FSU welcomes Adrian Raftery as the 2023 Myles Hollander Distinguished Lecturer

| Tue, 10/24/23
Hollander 2023 graphic

Florida State University’s Department of Statistics will welcome Boeing International Professor of Statistics and Sociology and adjunct professor of Atmospheric Sciences at the University of Washington Adrian Raftery for the annual Myles Hollander Distinguished Lectureship to discuss the development of new statistical methods for understanding climate change predictions. The event will take place on Wednesday, October 25 at 11 a.m. in the Kroto Auditorium at the Chemical Sciences Laboratory on FSU’s Tallahassee campus.

“Each Hollander lectureship is special because of the unique contributions of the lecturer,” said Elizabeth Slate, the Duncan McLean and Pearl Levine Fairweather professor of statistics. “Adrian Raftery is an internationally recognized leader in three fields: statistics, sociology and environmental sciences. His talk takes on the challenge of estimating the global temperature in the next 100 years, which is extremely impressive.”

Born in Dublin, Ireland, Adrian E. Raftery earned his bachelor’s degree in mathematics in 1976 and his master’s degree in statistics and operations research in 1977 at Trinity College in Dublin. He earned his doctoral degree in mathematical statistics in 1980 from the Université Pierre et Marie Curie in Paris, France. He was a lecturer in statistics at Trinity College Dublin from 1980 to 1986, then joined the faculty in statistics and sociology at the University of Washington where he served as the founding director of the Center for Statistics and Social Sciences from 1999 to 2009. His research focuses on Bayesian model selection and Bayesian model averaging, model-based clustering, inference for deterministic simulation models, and the development of new statistical methods for demography, sociology, and the environmental and health sciences.

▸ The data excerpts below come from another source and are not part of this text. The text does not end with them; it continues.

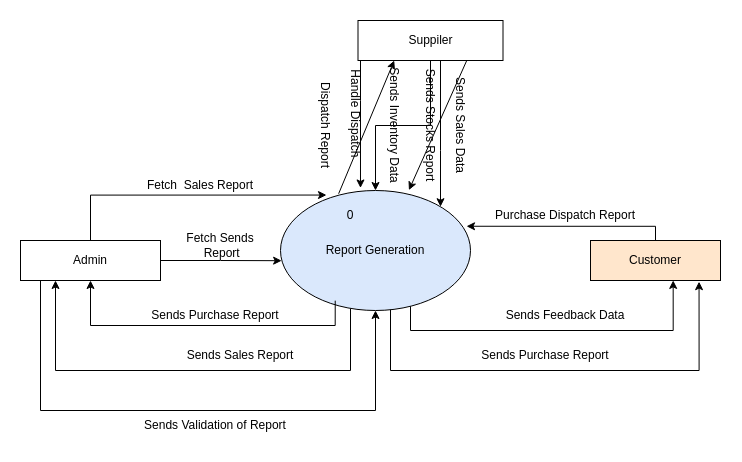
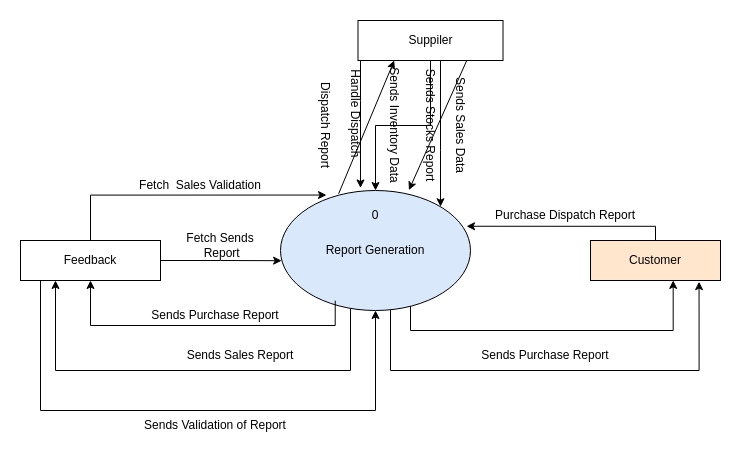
  <mxCell id="0" />
  <mxCell id="1" parent="0" />
- <mxCell id="2" value="Admin" style="rounded=0;whiteSpace=wrap;html=1;" vertex="1" parent="1"><mxGeometry x="20" y="240" width="140" height="40" as="geometry" /></mxCell>
+ <mxCell id="2" value="Feedback" style="rounded=0;whiteSpace=wrap;html=1;" vertex="1" parent="1"><mxGeometry x="20" y="240" width="140" height="40" as="geometry" /></mxCell>
  <mxCell id="3" style="edgeStyle=orthogonalEdgeStyle;rounded=0;orthogonalLoop=1;jettySize=auto;html=1;entryX=0.25;entryY=1;entryDx=0;entryDy=0;" edge="1" parent="1" source="4" target="2"><mxGeometry relative="1" as="geometry"><Array as="points"><mxPoint x="350" y="370" /><mxPoint x="55" y="370" /></Array></mxGeometry></mxCell>
  <mxCell id="4" value="Report Generation" style="ellipse;whiteSpace=wrap;html=1;fillColor=#dae8fc;" vertex="1" parent="1"><mxGeometry x="280" y="190" width="190" height="120" as="geometry" /></mxCell>
- <mxCell id="5" value="0" style="text;html=1;align=center;verticalAlign=middle;whiteSpace=wrap;rounded=0;" vertex="1" parent="1"><mxGeometry x="320" y="200" width="60" height="30" as="geometry" /></mxCell>
+ <mxCell id="5" value="0" style="text;html=1;align=center;verticalAlign=middle;whiteSpace=wrap;rounded=0;" vertex="1" parent="1"><mxGeometry x="345" y="200" width="60" height="30" as="geometry" /></mxCell>
  <mxCell id="6" style="edgeStyle=orthogonalEdgeStyle;rounded=0;orthogonalLoop=1;jettySize=auto;html=1;" edge="1" parent="1" source="9" target="4"><mxGeometry relative="1" as="geometry"><Array as="points"><mxPoint x="440" y="150" /><mxPoint x="440" y="150" /></Array></mxGeometry></mxCell>
  <mxCell id="7" style="edgeStyle=orthogonalEdgeStyle;rounded=0;orthogonalLoop=1;jettySize=auto;html=1;entryX=0.5;entryY=0;entryDx=0;entryDy=0;" edge="1" parent="1" source="9" target="4"><mxGeometry relative="1" as="geometry" /></mxCell>
  <mxCell id="8" style="edgeStyle=orthogonalEdgeStyle;rounded=0;orthogonalLoop=1;jettySize=auto;html=1;entryX=0.421;entryY=-0.021;entryDx=0;entryDy=0;entryPerimeter=0;" edge="1" parent="1" source="9" target="4"><mxGeometry relative="1" as="geometry"><mxPoint x="360" y="180" as="targetPoint" /><Array as="points"><mxPoint x="360" y="100" /><mxPoint x="360" y="100" /></Array></mxGeometry></mxCell>
  <mxCell id="9" value="Suppiler" style="rounded=0;whiteSpace=wrap;html=1;" vertex="1" parent="1"><mxGeometry x="357.5" y="20" width="145" height="40" as="geometry" /></mxCell>
  <mxCell id="10" value="Customer" style="rounded=0;whiteSpace=wrap;html=1;fillColor=#ffe6cc;" vertex="1" parent="1"><mxGeometry x="590" y="240" width="130" height="40" as="geometry" /></mxCell>
  <mxCell id="11" style="edgeStyle=orthogonalEdgeStyle;rounded=0;orthogonalLoop=1;jettySize=auto;html=1;entryX=0.242;entryY=0.038;entryDx=0;entryDy=0;entryPerimeter=0;" edge="1" parent="1" source="2" target="4"><mxGeometry relative="1" as="geometry"><Array as="points"><mxPoint x="90" y="195" /></Array></mxGeometry></mxCell>
- <mxCell id="12" value="Fetch&amp;nbsp; Sales Report" style="text;html=1;align=center;verticalAlign=middle;whiteSpace=wrap;rounded=0;" vertex="1" parent="1"><mxGeometry x="110" y="170" width="180" height="30" as="geometry" /></mxCell>
+ <mxCell id="12" value="Fetch&amp;nbsp; Sales Validation" style="text;html=1;align=center;verticalAlign=middle;whiteSpace=wrap;rounded=0;" vertex="1" parent="1"><mxGeometry x="110" y="170" width="180" height="30" as="geometry" /></mxCell>
  <mxCell id="13" style="edgeStyle=orthogonalEdgeStyle;rounded=0;orthogonalLoop=1;jettySize=auto;html=1;entryX=0.006;entryY=0.585;entryDx=0;entryDy=0;entryPerimeter=0;" edge="1" parent="1" source="2" target="4"><mxGeometry relative="1" as="geometry" /></mxCell>
  <mxCell id="14" value="Fetch Sends&lt;div&gt;&amp;nbsp;Report&lt;/div&gt;" style="text;html=1;align=center;verticalAlign=middle;whiteSpace=wrap;rounded=0;" vertex="1" parent="1"><mxGeometry x="150" y="230" width="140" height="30" as="geometry" /></mxCell>
  <mxCell id="15" style="edgeStyle=orthogonalEdgeStyle;rounded=0;orthogonalLoop=1;jettySize=auto;html=1;entryX=0.5;entryY=1;entryDx=0;entryDy=0;exitX=0.288;exitY=0.918;exitDx=0;exitDy=0;exitPerimeter=0;" edge="1" parent="1" source="4" target="2"><mxGeometry relative="1" as="geometry"><mxPoint x="307.847" y="325" as="sourcePoint" /><mxPoint x="92.16" y="310" as="targetPoint" /><Array as="points"><mxPoint x="335" y="325" /><mxPoint x="90" y="325" /></Array></mxGeometry></mxCell>
  <mxCell id="16" value="Sends Purchase Report" style="text;html=1;align=center;verticalAlign=middle;whiteSpace=wrap;rounded=0;" vertex="1" parent="1"><mxGeometry x="140" y="300" width="150" height="30" as="geometry" /></mxCell>
  <mxCell id="17" value="Sends Sales Report" style="text;html=1;align=center;verticalAlign=middle;whiteSpace=wrap;rounded=0;" vertex="1" parent="1"><mxGeometry x="165" y="340" width="150" height="30" as="geometry" /></mxCell>
  <mxCell id="18" style="edgeStyle=orthogonalEdgeStyle;rounded=0;orthogonalLoop=1;jettySize=auto;html=1;entryX=0.5;entryY=1;entryDx=0;entryDy=0;" edge="1" parent="1" target="4"><mxGeometry relative="1" as="geometry"><mxPoint x="40" y="280" as="sourcePoint" /><Array as="points"><mxPoint x="55" y="280" /><mxPoint x="40" y="280" /><mxPoint x="40" y="410" /><mxPoint x="375" y="410" /></Array></mxGeometry></mxCell>
  <mxCell id="19" value="Sends Validation of Report" style="text;html=1;align=center;verticalAlign=middle;whiteSpace=wrap;rounded=0;" vertex="1" parent="1"><mxGeometry x="120" y="410" width="190" height="30" as="geometry" /></mxCell>
  <mxCell id="20" value="Sends Sales Data" style="text;html=1;align=center;verticalAlign=middle;whiteSpace=wrap;rounded=0;rotation=90;" vertex="1" parent="1"><mxGeometry x="400" y="110" width="120" height="30" as="geometry" /></mxCell>
  <mxCell id="21" value="Sends Inventory Data" style="text;html=1;align=center;verticalAlign=middle;whiteSpace=wrap;rounded=0;rotation=90;" vertex="1" parent="1"><mxGeometry x="334" y="110" width="120" height="30" as="geometry" /></mxCell>
  <mxCell id="22" value="" style="endArrow=classic;html=1;rounded=0;exitX=0.75;exitY=1;exitDx=0;exitDy=0;entryX=0.676;entryY=-0.003;entryDx=0;entryDy=0;entryPerimeter=0;" edge="1" parent="1" source="9" target="4"><mxGeometry width="50" height="50" relative="1" as="geometry"><mxPoint x="770" y="20" as="sourcePoint" /><mxPoint x="820" y="-30" as="targetPoint" /></mxGeometry></mxCell>
  <mxCell id="23" value="Sends Stocks Report" style="text;html=1;align=center;verticalAlign=middle;whiteSpace=wrap;rounded=0;rotation=90;" vertex="1" parent="1"><mxGeometry x="360" y="110" width="140" height="30" as="geometry" /></mxCell>
  <mxCell id="24" style="edgeStyle=orthogonalEdgeStyle;rounded=0;orthogonalLoop=1;jettySize=auto;html=1;entryX=0.979;entryY=0.298;entryDx=0;entryDy=0;entryPerimeter=0;" edge="1" parent="1" source="10" target="4"><mxGeometry relative="1" as="geometry"><Array as="points"><mxPoint x="655" y="226" /></Array></mxGeometry></mxCell>
  <mxCell id="25" value="Purchase Dispatch Report" style="text;html=1;align=center;verticalAlign=middle;whiteSpace=wrap;rounded=0;" vertex="1" parent="1"><mxGeometry x="470" y="200" width="190" height="30" as="geometry" /></mxCell>
  <mxCell id="26" style="edgeStyle=orthogonalEdgeStyle;rounded=0;orthogonalLoop=1;jettySize=auto;html=1;entryX=0.636;entryY=0.998;entryDx=0;entryDy=0;entryPerimeter=0;" edge="1" parent="1" source="4" target="10"><mxGeometry relative="1" as="geometry"><Array as="points"><mxPoint x="410" y="330" /><mxPoint x="673" y="330" /></Array></mxGeometry></mxCell>
- <mxCell id="27" value="Sends Feedback Data" style="text;html=1;align=center;verticalAlign=middle;whiteSpace=wrap;rounded=0;" vertex="1" parent="1"><mxGeometry x="485" y="300" width="160" height="30" as="geometry" /></mxCell>
  <mxCell id="28" style="edgeStyle=orthogonalEdgeStyle;rounded=0;orthogonalLoop=1;jettySize=auto;html=1;entryX=0.835;entryY=1.029;entryDx=0;entryDy=0;entryPerimeter=0;" edge="1" parent="1" source="4" target="10"><mxGeometry relative="1" as="geometry"><Array as="points"><mxPoint x="390" y="370" /><mxPoint x="699" y="370" /></Array></mxGeometry></mxCell>
  <mxCell id="29" value="Handle Dispatch&amp;nbsp;" style="text;html=1;align=center;verticalAlign=middle;whiteSpace=wrap;rounded=0;rotation=90;" vertex="1" parent="1"><mxGeometry x="290" y="100" width="130" height="30" as="geometry" /></mxCell>
  <mxCell id="30" value="" style="endArrow=none;html=1;rounded=0;exitX=0.25;exitY=1;exitDx=0;exitDy=0;entryX=0.306;entryY=0.027;entryDx=0;entryDy=0;entryPerimeter=0;startArrow=classic;startFill=1;endFill=0;" edge="1" parent="1" source="9" target="4"><mxGeometry width="50" height="50" relative="1" as="geometry"><mxPoint x="260" y="180" as="sourcePoint" /><mxPoint x="310" y="130" as="targetPoint" /></mxGeometry></mxCell>
  <mxCell id="31" value="Dispatch Report" style="text;html=1;align=center;verticalAlign=middle;whiteSpace=wrap;rounded=0;rotation=90;" vertex="1" parent="1"><mxGeometry x="270" y="110" width="110" height="30" as="geometry" /></mxCell>
  <mxCell id="32" value="Sends Purchase Report" style="text;html=1;align=center;verticalAlign=middle;whiteSpace=wrap;rounded=0;" vertex="1" parent="1"><mxGeometry x="480" y="340" width="130" height="30" as="geometry" /></mxCell>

Raftery has published over 200 articles, edited three volumes of the annual Sociological Methodology compilation, co-edited “Statistics in the 21st Century” in 2002, and co-authored “Model-based Clustering and Classification for Data Science, with Applications in R” in 2019. He is an elected member of the U.S. National Academy of Sciences and of the Sociological Research Association and honorary member of the Royal Irish Academy. He is a fellow of the American Statistical Association and the Institute of Mathematical Statistics and an elected member of the International Statistical Institute.

This year’s lectureship will cover probabilistic long-term forecasts of local average annual temperature changes related to climate change and global warming. Attendees will learn about the statistical methods developed by Raftery and his collaborators that offer forecasts for global average temperature change to the year 2100. This is crucial to understanding how common dangerously hot days are likely to be at any location by the end of the century and how we can best prepare for warmer times.

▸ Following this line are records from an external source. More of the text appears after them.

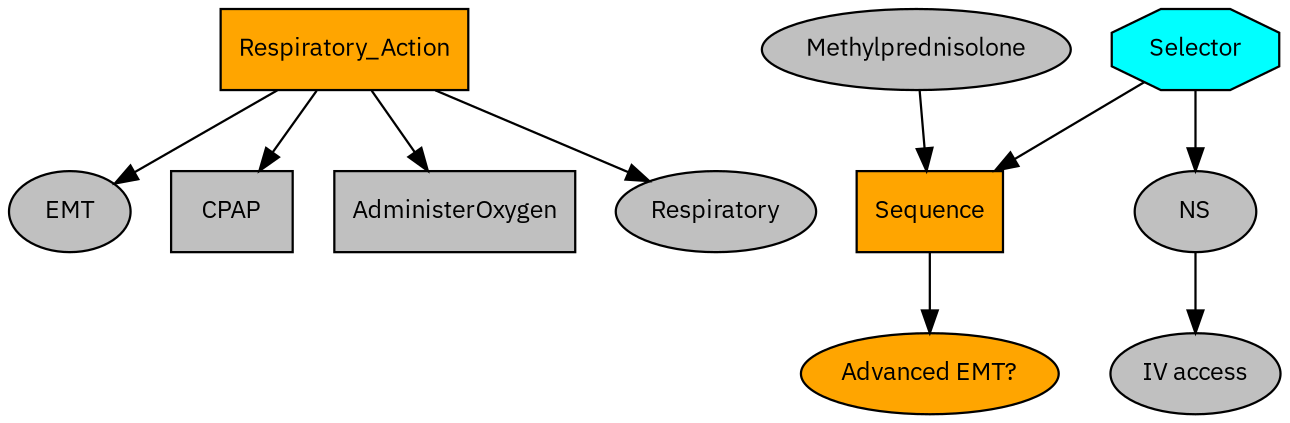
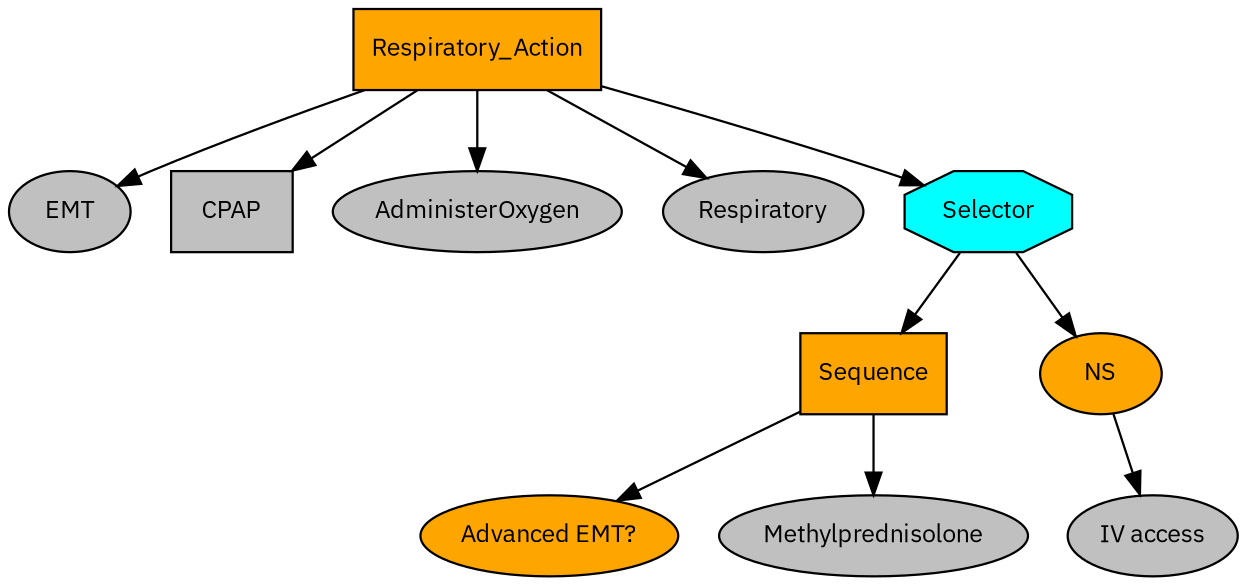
  digraph {
    fontname="IBM Plex Sans"
    node [fillcolor=gray fontcolor=black fontname="IBM Plex Sans" fontsize=11 shape=ellipse style=filled]
    edge [fontname="IBM Plex Sans"]
    Respiratory_Action [fillcolor=orange shape=box]
    n2 [label=EMT]
    CPAP [shape=box]
-   AdministerOxygen [shape=box]
+   AdministerOxygen
    n5 [label=Respiratory]
    Selector [fillcolor=cyan shape=octagon]
    Sequence [fillcolor=orange shape=box]
-   NS
+   NS [fillcolor=orange]
    "Advanced EMT?" [fillcolor=orange]
    Methylprednisolone
    "IV access"
    Respiratory_Action -> n2
    Respiratory_Action -> CPAP
    Respiratory_Action -> AdministerOxygen
    Respiratory_Action -> n5
+   Respiratory_Action -> Selector
    Selector -> Sequence
    Selector -> NS
    Sequence -> "Advanced EMT?"
-   Methylprednisolone -> Sequence
+   Sequence -> Methylprednisolone
    NS -> "IV access"
  }
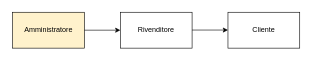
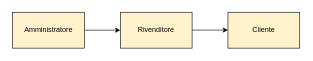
  <mxCell id="0" />
  <mxCell id="1" parent="0" />
  <mxCell id="2" value="Amministratore" style="rounded=0;whiteSpace=wrap;html=1;fillColor=#fff2cc;" vertex="1" parent="1"><mxGeometry x="20" y="20" width="120" height="60" as="geometry" /></mxCell>
  <mxCell id="3" value="" style="endArrow=classic;html=1;rounded=0;" edge="1" parent="1"><mxGeometry width="50" height="50" relative="1" as="geometry"><mxPoint x="140" y="50" as="sourcePoint" /><mxPoint x="200" y="50" as="targetPoint" /></mxGeometry></mxCell>
- <mxCell id="4" value="Rivenditore" style="rounded=0;whiteSpace=wrap;html=1;" vertex="1" parent="1"><mxGeometry x="200" y="20" width="120" height="60" as="geometry" /></mxCell>
+ <mxCell id="4" value="Rivenditore" style="rounded=0;whiteSpace=wrap;html=1;fillColor=#fff2cc;" vertex="1" parent="1"><mxGeometry x="200" y="20" width="120" height="60" as="geometry" /></mxCell>
  <mxCell id="5" value="" style="endArrow=classic;html=1;rounded=0;" edge="1" parent="1"><mxGeometry width="50" height="50" relative="1" as="geometry"><mxPoint x="320" y="49.75" as="sourcePoint" /><mxPoint x="380" y="49.75" as="targetPoint" /></mxGeometry></mxCell>
- <mxCell id="6" value="Cliente" style="rounded=0;whiteSpace=wrap;html=1;" vertex="1" parent="1"><mxGeometry x="380" y="20" width="120" height="60" as="geometry" /></mxCell>
+ <mxCell id="6" value="Cliente" style="rounded=0;whiteSpace=wrap;html=1;fillColor=#fff2cc;" vertex="1" parent="1"><mxGeometry x="380" y="20" width="120" height="60" as="geometry" /></mxCell>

“The Myles Hollander Distinguished Lectureship enables the FSU statistics department to recognize and host an established leader and innovator in our field and to celebrate statistics as a discipline,” Slate said. “It gives our faculty and students a chance to set aside our myriad of diverse activities and focus on the contributions of one of the most eminent members in our field and, more deeply, the advanced research presented and discussed in the lecture that can teach us more about our own work.”

The Myles Hollander Distinguished Lectureship was established by Robert O. Lawton Distinguished Professor and statistics professor emeritus at Florida State University Myles Hollander, in appreciation of the university, its statistics department, and the statistics profession. The annual lectureship recognizes an internationally renowned leader and pioneering researcher in statistics who has made a sustained impact on the field, with lectures featuring topics that span the breadth of statistics.

To attend the 2023 Myles Hollander Distinguished Lectureship in-person or on Zoom, register at stats.fsu.edu.